I drive to Tupelo on a day off, show him the color photos of Ms. Harriet naked and bleeding, show him the copies of the attendants’ notes, both before the tampering and after, and we strike a deal. Dex kicks into high gear, contacts the family of Harriet Markle, and within a week of the incident notifies HVQH that they have a real problem. He won’t mention me and my photos and my purloined records until he has to. With such inside information, the case will likely be settled quickly, and I’ll be unemployed once again.
By order from the home office, Ms. Wilma Drell suddenly becomes very nice. She calls me in and tells me that my performance has improved so dramatically that I’m getting a raise. From six bucks an hour to seven, and I’m not to tell anyone else on the floor. I give her a load of sappy thanks, and she’s convinced we’re bonding now.
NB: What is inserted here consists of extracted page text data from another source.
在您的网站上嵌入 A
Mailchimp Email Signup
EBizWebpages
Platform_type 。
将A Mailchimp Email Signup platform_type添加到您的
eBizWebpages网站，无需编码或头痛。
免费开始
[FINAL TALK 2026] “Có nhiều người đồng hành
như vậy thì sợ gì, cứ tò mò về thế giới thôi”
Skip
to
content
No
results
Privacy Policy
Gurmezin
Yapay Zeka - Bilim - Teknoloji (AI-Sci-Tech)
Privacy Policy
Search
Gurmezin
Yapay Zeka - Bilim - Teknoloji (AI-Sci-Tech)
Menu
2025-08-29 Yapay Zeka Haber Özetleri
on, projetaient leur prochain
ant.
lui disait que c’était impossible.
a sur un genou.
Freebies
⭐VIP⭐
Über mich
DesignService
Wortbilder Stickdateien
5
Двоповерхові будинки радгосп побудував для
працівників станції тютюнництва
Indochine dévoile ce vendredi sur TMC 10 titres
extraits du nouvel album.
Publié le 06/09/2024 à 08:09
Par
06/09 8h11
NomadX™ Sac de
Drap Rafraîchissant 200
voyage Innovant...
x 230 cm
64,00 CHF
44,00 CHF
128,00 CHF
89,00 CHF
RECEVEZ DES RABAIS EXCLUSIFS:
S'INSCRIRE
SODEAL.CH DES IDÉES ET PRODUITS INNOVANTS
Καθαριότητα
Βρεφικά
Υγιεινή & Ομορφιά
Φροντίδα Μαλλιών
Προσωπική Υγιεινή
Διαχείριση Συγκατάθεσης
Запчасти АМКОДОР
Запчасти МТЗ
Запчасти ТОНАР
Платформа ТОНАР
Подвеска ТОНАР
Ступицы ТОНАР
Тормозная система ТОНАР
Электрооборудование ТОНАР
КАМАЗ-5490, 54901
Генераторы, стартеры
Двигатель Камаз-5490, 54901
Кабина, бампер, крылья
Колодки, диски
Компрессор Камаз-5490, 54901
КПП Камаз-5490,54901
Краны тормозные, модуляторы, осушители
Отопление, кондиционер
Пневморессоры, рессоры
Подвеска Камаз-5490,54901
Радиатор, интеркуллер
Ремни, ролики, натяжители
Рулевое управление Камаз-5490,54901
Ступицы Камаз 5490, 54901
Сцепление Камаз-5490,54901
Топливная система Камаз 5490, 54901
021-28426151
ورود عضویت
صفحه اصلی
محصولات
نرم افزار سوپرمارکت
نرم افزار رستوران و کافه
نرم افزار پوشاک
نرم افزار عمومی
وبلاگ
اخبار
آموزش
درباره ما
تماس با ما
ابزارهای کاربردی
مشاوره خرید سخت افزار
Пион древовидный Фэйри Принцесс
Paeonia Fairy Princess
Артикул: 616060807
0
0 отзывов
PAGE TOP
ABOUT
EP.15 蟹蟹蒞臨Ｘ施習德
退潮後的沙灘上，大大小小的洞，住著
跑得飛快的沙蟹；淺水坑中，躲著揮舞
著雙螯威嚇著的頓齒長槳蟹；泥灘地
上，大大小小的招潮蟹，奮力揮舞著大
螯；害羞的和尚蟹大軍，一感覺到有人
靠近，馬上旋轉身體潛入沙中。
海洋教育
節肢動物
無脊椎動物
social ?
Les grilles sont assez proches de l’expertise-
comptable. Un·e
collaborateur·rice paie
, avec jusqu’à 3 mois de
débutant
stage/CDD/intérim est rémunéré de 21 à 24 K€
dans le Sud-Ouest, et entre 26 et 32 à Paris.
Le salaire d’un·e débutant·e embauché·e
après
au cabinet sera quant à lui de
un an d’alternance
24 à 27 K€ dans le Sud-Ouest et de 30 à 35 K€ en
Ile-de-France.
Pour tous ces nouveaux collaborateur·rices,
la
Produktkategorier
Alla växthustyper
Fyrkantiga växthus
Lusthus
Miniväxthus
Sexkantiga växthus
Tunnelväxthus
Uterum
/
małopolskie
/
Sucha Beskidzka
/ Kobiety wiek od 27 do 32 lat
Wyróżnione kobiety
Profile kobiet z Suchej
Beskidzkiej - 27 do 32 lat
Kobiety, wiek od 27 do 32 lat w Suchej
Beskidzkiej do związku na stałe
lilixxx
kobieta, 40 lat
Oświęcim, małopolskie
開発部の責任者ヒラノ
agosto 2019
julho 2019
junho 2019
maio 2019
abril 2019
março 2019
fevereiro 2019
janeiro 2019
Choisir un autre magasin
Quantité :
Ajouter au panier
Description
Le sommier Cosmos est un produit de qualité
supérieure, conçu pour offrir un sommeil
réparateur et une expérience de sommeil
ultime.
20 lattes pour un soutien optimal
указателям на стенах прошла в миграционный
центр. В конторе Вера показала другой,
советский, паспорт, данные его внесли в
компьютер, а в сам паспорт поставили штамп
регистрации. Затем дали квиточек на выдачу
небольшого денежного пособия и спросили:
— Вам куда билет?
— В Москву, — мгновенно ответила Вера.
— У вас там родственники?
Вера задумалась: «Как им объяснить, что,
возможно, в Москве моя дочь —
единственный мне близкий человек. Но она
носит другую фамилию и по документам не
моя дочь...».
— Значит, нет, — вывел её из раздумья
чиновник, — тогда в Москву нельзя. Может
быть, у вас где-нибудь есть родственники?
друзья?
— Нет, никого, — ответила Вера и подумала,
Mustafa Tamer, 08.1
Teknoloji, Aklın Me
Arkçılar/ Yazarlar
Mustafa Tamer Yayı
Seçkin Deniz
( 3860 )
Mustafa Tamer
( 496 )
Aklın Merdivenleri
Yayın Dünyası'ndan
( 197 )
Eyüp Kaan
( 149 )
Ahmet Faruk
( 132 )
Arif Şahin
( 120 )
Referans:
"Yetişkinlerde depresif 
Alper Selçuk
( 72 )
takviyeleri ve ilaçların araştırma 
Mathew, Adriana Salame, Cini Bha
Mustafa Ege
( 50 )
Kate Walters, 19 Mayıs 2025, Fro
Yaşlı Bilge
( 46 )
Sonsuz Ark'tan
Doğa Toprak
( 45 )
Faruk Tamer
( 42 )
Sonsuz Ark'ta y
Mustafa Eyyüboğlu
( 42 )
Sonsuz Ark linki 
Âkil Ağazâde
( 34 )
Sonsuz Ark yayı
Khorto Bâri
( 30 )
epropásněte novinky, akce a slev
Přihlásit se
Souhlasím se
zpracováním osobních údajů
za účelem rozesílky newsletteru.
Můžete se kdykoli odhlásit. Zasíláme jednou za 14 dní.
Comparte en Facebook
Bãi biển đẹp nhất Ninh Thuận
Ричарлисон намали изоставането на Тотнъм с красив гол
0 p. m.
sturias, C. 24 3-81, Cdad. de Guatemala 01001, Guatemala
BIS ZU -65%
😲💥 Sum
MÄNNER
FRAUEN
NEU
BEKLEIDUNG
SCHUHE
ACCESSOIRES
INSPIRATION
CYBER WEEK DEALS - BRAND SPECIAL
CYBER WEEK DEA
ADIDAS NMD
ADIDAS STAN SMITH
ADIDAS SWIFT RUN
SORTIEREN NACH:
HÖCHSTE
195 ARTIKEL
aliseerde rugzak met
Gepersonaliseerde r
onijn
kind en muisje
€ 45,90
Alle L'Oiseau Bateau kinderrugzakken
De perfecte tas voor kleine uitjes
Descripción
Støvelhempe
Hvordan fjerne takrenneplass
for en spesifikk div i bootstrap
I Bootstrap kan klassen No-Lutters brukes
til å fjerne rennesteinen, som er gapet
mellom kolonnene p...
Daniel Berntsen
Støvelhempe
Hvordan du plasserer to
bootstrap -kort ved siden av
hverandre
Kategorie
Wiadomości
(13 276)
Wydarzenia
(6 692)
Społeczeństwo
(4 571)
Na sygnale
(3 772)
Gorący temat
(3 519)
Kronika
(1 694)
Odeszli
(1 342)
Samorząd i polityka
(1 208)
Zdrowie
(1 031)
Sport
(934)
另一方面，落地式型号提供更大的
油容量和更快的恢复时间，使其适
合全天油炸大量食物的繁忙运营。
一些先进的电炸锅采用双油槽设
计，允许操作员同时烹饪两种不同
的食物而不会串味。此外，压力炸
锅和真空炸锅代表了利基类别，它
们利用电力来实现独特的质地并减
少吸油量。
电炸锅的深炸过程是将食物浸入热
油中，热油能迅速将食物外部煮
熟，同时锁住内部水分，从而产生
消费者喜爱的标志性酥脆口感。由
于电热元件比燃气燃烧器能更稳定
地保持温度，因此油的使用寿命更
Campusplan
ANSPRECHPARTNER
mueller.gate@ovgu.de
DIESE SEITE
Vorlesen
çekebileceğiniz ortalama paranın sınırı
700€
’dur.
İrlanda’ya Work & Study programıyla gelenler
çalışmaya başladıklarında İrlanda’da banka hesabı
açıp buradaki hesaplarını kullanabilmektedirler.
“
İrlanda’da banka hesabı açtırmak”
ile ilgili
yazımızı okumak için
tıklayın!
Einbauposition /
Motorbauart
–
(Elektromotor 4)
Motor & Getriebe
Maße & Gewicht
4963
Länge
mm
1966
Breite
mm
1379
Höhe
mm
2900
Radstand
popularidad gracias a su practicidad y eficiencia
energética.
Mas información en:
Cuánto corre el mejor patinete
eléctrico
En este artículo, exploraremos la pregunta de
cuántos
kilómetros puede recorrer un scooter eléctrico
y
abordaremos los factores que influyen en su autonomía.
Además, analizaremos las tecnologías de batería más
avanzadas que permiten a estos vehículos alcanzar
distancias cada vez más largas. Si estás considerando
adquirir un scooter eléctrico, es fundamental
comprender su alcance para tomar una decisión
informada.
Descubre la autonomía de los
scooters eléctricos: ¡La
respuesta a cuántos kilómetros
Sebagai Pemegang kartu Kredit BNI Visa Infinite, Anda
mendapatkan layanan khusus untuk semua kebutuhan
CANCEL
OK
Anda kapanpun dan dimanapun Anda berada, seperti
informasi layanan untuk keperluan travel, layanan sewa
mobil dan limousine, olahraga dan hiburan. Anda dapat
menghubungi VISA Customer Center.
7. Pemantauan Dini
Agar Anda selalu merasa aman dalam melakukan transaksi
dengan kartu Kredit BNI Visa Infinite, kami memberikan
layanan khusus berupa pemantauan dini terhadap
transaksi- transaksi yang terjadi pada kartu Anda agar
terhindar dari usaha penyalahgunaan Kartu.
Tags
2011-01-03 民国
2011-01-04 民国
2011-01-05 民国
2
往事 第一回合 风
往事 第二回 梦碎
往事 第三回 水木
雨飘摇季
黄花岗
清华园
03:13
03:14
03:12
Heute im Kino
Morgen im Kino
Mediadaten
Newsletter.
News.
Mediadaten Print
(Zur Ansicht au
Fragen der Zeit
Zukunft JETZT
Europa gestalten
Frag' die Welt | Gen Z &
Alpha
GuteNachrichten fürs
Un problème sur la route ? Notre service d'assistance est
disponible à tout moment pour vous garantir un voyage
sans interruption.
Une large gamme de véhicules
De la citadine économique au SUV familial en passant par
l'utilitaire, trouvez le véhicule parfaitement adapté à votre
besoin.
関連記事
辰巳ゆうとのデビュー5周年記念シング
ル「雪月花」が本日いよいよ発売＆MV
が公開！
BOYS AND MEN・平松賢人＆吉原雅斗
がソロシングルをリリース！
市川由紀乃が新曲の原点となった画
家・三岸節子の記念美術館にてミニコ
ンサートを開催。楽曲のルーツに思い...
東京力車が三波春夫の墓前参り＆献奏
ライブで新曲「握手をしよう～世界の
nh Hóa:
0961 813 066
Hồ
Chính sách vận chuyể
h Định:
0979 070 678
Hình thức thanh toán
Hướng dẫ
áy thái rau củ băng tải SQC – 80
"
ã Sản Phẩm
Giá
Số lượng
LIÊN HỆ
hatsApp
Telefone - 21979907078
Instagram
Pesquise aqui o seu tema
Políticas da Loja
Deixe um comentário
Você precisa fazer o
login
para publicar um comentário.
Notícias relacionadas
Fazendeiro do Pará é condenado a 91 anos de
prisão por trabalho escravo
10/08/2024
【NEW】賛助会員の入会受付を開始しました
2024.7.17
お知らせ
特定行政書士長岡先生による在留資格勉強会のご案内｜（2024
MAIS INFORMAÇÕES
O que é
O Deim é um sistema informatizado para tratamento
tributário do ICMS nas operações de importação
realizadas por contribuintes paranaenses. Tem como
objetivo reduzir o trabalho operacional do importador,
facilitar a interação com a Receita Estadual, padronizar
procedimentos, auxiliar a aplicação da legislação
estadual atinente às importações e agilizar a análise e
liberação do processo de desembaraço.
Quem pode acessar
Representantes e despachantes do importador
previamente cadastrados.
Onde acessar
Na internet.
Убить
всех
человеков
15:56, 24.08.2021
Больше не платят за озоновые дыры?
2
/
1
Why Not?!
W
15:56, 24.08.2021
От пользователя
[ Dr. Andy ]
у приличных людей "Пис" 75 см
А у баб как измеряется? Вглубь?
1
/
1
Late that night, I read Mr. Spurlock a magazine story about a developer in Tennessee who’s trying to bulldoze a neglected Civil War battlefield so he can throw up another strip mall and some cheap condos. The locals and the preservation types are fighting, but the developer has the money and the politics on his side. Lyle is upset by this, and we talk at length about ways to help the good guys. He doesn’t mention his last will and testament, and it’s still too soon for me to make a move.